His face lit up every time he mentioned his destination — the United States — but like many Central American children, Juan’s dream ended abruptly when Mexican officers caught him riding a freight train.

The willowy 16-year-old boy’s story is the same as that of thousands of minors from El Salvador, Honduras and Guatemala who are still crossing Mexico’s southern border alone despite a crackdown on illegal migration.

Juan was detained once before in Mexico City and deported back to Honduras months ago, but his mother urged him to grab his backpack again and navigate the perilous route north, where criminals often exploit and attack migrants.

“If they kill me, they kill me, and if I stay alive, I just keep going forward,” Juan, whose name was changed for security reasons, said after a failed attempt to hop on the train known as “La Bestia,” which is moving faster these days to prevent migrants from hitching a ride.

“I want to escape my economic situation and the violence.
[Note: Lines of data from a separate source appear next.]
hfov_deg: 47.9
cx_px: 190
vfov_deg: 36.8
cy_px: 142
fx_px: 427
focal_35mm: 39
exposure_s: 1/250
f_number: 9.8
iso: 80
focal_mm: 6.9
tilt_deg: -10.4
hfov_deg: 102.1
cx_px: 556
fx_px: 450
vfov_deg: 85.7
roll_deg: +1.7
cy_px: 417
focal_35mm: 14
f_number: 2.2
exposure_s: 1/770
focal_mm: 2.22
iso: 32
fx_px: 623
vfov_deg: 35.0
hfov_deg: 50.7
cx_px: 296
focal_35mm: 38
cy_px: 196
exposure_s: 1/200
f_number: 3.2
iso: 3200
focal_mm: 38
I want to flee the gangs, the drugs, because if I return to Honduras, they can kill me,” he said after walking in scorching temperatures for days.
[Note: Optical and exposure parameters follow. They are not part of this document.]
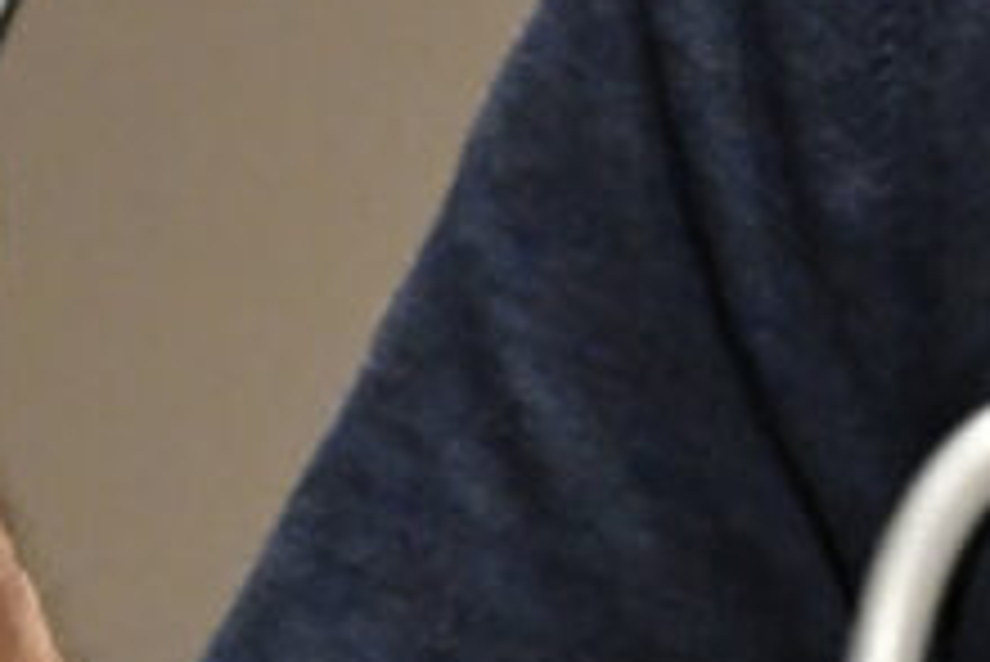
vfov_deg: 0.7
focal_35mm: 1852
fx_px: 50962
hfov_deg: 1.1
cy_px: -581
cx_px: 2187
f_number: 4.5
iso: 3200
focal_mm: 170
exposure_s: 1/320
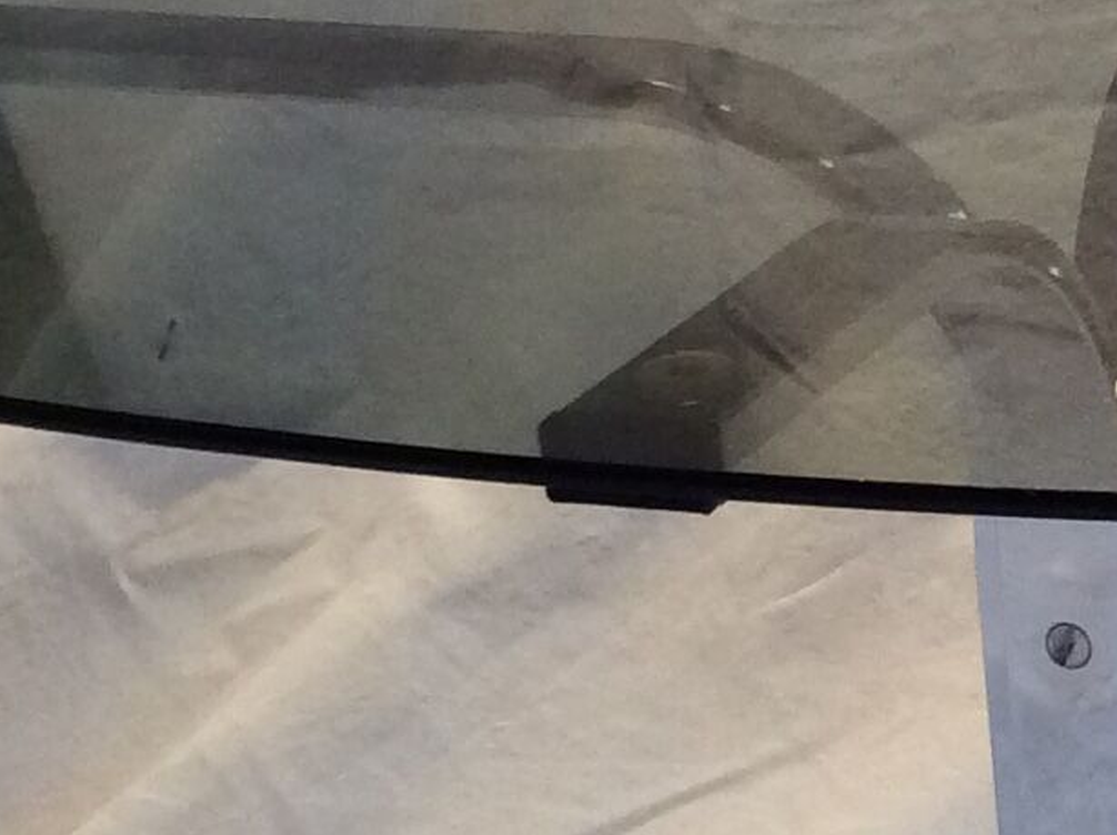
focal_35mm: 135
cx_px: 1324
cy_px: 649
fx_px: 4351
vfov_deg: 10.9
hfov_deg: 14.2
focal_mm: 3.3
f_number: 2.4
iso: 100
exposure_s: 1/25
Initially, he had managed to “only” be robbed in Guatemala, where his shoes and clothes were stolen at gunpoint.

But his trip came to a sudden halt when migration agents raided the train at around midnight recently near Palenque in Mexico’s southern state of Chiapas.

This time, his face lit up — in the glare of a flashlight — as officers bundled the frightened teen and a dozen other migrants into a van that would haul him to a detention center.